Poi ci sono stati i regali (non li ho cagati, mi rompevo) e le fottute foto con i regali.

Poi c'è stata la lettura dei biglietti (idem come sopra) e le fottute foto con i biglietti.

Poi si sono presi il caffè e chissà che non si siano messi in una bella posa plastica con la tazzina di caffè e non si siano fatti le fottute foto anche con la tazzina di caffè. E la caffettiera, magari.
Io leggevo il Messaggero, intanto, e lanciavo maledizioni contro il coglione degli amici di mio cugino che conosco e che non si è neanche degnato di salutarmi. Brutto tamarro impomatato.

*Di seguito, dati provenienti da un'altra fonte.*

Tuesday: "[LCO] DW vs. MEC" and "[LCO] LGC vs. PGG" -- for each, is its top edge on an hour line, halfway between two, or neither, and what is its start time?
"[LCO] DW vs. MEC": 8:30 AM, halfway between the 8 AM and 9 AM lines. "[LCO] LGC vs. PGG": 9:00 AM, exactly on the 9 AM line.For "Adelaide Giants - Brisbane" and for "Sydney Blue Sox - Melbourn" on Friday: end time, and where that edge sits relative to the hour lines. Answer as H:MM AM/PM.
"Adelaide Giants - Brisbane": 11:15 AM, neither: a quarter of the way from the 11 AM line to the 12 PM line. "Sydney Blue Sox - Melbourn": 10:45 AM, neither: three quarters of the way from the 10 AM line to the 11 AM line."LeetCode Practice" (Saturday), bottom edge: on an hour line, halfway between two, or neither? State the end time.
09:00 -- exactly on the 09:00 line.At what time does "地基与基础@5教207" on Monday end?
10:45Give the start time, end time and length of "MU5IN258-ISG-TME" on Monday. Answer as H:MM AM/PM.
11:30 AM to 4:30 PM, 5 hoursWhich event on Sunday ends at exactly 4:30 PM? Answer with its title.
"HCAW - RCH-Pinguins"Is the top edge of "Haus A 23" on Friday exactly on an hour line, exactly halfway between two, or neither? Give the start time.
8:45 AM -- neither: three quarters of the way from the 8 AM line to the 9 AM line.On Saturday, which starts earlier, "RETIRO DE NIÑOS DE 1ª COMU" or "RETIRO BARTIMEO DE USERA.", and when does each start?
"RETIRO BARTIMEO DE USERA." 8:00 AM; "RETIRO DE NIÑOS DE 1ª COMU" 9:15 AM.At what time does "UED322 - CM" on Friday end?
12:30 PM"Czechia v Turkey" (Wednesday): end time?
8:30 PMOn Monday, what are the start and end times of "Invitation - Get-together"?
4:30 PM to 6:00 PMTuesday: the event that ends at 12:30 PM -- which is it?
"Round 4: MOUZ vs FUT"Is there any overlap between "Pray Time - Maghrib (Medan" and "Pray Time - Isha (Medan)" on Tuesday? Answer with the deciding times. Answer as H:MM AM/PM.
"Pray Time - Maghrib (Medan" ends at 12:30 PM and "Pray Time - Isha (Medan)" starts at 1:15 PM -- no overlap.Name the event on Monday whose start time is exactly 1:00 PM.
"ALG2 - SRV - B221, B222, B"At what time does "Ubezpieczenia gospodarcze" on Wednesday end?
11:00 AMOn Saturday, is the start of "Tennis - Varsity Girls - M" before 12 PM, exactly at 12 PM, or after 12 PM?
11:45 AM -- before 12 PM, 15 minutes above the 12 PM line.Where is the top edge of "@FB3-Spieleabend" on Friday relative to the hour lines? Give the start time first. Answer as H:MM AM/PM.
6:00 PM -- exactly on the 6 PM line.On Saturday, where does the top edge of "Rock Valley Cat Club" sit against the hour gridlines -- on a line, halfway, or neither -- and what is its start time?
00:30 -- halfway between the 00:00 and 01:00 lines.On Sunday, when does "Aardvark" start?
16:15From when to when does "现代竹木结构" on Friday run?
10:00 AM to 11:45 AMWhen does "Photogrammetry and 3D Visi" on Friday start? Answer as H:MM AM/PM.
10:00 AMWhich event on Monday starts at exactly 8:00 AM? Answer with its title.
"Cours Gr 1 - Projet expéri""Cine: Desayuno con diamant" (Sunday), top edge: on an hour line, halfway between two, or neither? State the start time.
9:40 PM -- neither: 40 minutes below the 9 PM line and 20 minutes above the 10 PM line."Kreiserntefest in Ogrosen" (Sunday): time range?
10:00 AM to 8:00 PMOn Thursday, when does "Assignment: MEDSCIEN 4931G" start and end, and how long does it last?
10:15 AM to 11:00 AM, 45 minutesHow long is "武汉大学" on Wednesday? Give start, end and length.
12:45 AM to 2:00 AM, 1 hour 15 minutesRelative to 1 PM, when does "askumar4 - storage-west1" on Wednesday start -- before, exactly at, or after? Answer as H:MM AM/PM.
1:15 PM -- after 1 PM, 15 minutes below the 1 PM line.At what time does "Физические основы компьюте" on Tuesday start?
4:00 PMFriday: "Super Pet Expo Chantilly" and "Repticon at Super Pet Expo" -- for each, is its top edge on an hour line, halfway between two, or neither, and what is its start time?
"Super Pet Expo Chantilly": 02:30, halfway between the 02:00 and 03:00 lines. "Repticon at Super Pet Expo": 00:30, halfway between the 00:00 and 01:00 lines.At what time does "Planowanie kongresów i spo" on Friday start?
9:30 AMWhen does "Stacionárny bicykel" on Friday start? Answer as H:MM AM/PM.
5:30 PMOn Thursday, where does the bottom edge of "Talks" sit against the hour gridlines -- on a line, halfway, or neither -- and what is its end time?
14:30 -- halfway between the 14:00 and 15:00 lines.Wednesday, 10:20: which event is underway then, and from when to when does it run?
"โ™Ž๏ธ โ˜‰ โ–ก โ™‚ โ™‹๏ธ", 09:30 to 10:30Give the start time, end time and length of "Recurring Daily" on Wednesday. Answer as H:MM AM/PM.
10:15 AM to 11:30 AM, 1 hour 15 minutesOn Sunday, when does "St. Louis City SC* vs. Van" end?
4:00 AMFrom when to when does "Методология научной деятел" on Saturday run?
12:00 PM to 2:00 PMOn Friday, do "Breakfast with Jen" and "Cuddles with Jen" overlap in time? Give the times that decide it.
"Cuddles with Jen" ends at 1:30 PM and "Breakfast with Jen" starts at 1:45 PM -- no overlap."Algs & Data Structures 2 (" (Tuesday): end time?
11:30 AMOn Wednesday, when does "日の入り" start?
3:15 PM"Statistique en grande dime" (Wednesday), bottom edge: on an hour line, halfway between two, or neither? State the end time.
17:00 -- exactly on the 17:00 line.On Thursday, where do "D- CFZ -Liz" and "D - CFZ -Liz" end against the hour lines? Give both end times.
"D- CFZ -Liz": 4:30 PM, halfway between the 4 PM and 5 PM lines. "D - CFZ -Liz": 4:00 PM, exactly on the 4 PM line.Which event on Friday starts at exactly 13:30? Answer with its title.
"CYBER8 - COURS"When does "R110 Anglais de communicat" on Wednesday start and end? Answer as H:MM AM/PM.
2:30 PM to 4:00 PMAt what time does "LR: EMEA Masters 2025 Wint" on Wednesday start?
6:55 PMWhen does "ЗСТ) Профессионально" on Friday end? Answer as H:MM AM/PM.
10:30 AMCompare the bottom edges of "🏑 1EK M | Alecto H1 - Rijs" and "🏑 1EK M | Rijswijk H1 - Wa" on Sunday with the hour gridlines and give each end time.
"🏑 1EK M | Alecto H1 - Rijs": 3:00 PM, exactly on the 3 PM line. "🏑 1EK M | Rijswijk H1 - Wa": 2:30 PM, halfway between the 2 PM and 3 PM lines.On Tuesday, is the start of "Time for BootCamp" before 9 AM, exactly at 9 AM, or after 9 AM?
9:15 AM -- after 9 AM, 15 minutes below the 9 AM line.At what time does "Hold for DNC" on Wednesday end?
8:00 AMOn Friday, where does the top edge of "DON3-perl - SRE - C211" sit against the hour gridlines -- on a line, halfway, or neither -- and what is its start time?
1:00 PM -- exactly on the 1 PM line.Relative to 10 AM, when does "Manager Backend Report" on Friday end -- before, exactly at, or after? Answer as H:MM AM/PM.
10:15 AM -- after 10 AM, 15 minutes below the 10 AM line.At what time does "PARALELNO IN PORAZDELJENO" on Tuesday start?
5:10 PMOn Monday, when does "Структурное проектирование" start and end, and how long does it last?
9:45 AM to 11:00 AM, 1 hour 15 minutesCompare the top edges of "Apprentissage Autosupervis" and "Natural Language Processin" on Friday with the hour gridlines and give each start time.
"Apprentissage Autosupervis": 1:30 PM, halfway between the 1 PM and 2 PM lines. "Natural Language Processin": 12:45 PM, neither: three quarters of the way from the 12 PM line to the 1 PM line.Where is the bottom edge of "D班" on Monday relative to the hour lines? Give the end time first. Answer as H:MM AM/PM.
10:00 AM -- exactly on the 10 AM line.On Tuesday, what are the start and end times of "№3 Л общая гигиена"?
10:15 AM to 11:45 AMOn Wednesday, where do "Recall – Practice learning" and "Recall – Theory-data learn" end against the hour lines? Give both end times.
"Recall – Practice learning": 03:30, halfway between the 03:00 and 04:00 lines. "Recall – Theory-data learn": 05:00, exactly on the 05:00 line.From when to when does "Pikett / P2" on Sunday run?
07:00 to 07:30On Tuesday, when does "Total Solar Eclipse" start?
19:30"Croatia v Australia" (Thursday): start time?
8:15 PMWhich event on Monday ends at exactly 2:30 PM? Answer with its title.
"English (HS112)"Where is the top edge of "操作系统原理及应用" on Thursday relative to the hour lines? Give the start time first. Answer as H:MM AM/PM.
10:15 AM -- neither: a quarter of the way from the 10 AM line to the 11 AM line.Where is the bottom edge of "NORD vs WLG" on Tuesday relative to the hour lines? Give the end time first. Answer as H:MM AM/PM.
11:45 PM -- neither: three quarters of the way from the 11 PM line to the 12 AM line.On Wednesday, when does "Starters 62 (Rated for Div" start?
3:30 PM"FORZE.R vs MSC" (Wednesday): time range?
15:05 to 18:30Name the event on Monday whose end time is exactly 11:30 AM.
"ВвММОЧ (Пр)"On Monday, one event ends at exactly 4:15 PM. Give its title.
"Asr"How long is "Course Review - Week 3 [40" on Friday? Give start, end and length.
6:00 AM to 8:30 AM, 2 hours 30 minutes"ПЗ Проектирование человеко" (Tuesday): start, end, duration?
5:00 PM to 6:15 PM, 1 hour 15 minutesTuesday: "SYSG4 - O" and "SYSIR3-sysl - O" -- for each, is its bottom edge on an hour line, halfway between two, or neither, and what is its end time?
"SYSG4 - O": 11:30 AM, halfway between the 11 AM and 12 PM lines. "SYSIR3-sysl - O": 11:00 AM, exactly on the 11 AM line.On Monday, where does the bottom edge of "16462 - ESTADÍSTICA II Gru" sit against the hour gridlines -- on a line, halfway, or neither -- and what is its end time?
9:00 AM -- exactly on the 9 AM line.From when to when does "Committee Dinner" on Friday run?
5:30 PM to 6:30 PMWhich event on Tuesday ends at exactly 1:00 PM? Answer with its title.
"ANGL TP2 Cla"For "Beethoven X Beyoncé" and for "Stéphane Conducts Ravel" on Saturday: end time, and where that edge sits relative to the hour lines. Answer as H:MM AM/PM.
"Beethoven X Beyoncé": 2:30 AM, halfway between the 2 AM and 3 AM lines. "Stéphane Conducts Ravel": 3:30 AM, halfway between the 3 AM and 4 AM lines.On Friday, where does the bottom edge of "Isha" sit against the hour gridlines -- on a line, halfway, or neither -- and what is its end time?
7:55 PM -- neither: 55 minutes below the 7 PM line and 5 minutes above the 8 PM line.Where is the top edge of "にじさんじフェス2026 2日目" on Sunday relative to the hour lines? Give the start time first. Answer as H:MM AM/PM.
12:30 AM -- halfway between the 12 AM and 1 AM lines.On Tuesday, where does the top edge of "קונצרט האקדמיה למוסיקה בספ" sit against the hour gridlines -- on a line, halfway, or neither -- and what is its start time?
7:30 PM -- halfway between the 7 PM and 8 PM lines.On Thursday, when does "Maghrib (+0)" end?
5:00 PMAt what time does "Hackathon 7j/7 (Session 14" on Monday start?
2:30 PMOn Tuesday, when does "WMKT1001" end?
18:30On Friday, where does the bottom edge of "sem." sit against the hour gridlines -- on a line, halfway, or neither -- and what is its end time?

Poi mi sono intrattenuta ancora un po' con cugina e amiche e mi sono sciolta d'invidia per loro che stavano progettando il viaggio estivo.

Poi, grazia volle che il parente di mio cugino con cui io avrei dovuto tornare a casa se ne dovesse andare presto. Allelujia! Sono saltata dalla poltroncina, ho corso come un razzo in sala per recuperare la borsa, salutato gli zii, salutato i cugini, salutato gli amici di mia cugina e fuori di lì, come un fulmine.

Aria fresca e via un peso sul cuore. Ero talmente sollevata e felice di essere fuggita prima del tempo previsto che la prospettiva di un viaggio in auto di un'ora e mezza con  i due zii di mia cugina, non mi toccava proprio.
E invece, piacevole e imprevista sorpresa: il tipo si è rivelato un uomo intelligente e interessante, una rarità da queste parti. Abbiamo parlato per tutto il viaggio, il tempo è volato e, cosa più importante e sorprendente era d'accordo con tutto quello che dicevo. E chi è d'accordo con me non può che essere un gran signore, senza ombra di dubbio.
Gli ho anche citato uno scrittore e De Andrè e lui ha risposto alle mie citazioni con altre citazioni! Ero in sollucchero. Lo so che basta poco per rendermi felice, ma a me questo poco non capita mai e quando capita me lo godo a 360°. Abbiamo anche toccato la per me spinosa questione dell'università. E lui è stato molto accomodante. La cosa bella è che non ribatteva ferocemente pieno di sè, per imporre la sua critica sottesa (come fa mia zia sempre), ma mi ascoltava attento e si vedeva dallo sguardo che apprezzava ciò che dicevo. Ripeto, un gran signore.

E poi sono arrivata a casa. E c'era Bob Dylan ad attendermi. E meno male la prima è andata.